** Start of RECORDS FOR PROCESSING **
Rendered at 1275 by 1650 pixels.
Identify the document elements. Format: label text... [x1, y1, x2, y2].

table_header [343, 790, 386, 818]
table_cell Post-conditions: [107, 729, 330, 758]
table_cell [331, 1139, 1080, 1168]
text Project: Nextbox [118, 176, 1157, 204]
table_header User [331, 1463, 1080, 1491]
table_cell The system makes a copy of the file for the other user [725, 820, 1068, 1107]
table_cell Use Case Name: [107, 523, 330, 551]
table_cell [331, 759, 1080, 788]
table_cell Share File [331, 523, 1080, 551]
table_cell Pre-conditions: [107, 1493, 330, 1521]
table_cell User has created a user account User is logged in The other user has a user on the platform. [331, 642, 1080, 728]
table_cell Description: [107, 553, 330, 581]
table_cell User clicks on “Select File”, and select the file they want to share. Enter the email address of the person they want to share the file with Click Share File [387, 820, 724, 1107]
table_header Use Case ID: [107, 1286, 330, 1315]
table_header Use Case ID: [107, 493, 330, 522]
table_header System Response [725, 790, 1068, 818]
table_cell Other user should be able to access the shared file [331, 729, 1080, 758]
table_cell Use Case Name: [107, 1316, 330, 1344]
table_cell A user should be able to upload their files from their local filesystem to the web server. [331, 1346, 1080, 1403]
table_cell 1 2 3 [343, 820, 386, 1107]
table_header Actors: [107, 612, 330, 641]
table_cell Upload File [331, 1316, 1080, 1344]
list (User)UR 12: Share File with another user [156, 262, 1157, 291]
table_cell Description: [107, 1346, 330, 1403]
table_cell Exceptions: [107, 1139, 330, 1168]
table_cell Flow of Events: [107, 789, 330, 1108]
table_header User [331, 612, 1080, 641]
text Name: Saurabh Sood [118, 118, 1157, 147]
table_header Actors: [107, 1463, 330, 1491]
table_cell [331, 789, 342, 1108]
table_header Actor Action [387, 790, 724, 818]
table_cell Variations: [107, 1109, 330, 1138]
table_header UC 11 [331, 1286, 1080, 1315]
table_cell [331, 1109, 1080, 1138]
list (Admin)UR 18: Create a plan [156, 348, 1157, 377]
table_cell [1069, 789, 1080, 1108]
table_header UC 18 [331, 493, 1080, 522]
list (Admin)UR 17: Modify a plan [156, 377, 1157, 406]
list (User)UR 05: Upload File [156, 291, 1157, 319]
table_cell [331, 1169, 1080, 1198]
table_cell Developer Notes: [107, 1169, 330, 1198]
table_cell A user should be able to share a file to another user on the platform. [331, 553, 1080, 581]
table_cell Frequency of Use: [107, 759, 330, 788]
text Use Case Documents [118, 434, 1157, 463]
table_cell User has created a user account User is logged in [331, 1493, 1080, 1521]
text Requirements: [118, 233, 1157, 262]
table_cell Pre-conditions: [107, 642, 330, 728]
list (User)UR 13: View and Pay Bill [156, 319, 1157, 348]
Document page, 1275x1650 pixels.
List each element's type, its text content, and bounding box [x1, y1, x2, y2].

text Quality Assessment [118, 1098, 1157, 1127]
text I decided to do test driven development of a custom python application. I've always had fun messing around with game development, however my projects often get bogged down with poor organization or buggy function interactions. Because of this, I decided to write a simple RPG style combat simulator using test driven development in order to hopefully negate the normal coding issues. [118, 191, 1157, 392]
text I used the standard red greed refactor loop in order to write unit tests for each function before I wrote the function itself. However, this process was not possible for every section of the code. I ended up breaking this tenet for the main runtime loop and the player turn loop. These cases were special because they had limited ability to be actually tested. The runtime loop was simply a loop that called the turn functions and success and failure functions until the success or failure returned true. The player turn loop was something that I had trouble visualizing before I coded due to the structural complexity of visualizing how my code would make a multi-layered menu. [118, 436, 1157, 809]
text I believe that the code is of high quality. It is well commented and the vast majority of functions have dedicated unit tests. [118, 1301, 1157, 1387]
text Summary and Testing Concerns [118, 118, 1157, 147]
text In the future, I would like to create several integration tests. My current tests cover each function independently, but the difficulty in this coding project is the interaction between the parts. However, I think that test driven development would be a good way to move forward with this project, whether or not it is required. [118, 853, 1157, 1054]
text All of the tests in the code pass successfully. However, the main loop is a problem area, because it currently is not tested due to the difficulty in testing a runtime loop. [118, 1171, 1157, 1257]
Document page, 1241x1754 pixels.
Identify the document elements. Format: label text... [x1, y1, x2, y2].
** End of RECORDS FOR PROCESSING **
## WHAT IS REQUIRED
Put into a numbered list everything from the line that contains "text Quality Assessment" down to the line that contains "text Summary and", including both of those lines and leaving out any blank lines.

## THE SOLUTION
1. text Quality Assessment [118, 1098, 1157, 1127]
2. text I decided to do test driven development of a custom python application. I've always had fun messing around with game development, however my projects often get bogged down with poor organization or buggy function interactions. Because of this, I decided to write a simple RPG style combat simulator using test driven development in order to hopefully negate the normal coding issues. [118, 191, 1157, 392]
3. text I used the standard red greed refactor loop in order to write unit tests for each function before I wrote the function itself. However, this process was not possible for every section of the code. I ended up breaking this tenet for the main runtime loop and the player turn loop. These cases were special because they had limited ability to be actually tested. The runtime loop was simply a loop that called the turn functions and success and failure functions until the success or failure returned true. The player turn loop was something that I had trouble visualizing before I coded due to the structural complexity of visualizing how my code would make a multi-layered menu. [118, 436, 1157, 809]
4. text I believe that the code is of high quality. It is well commented and the vast majority of functions have dedicated unit tests. [118, 1301, 1157, 1387]
5. text Summary and Testing Concerns [118, 118, 1157, 147]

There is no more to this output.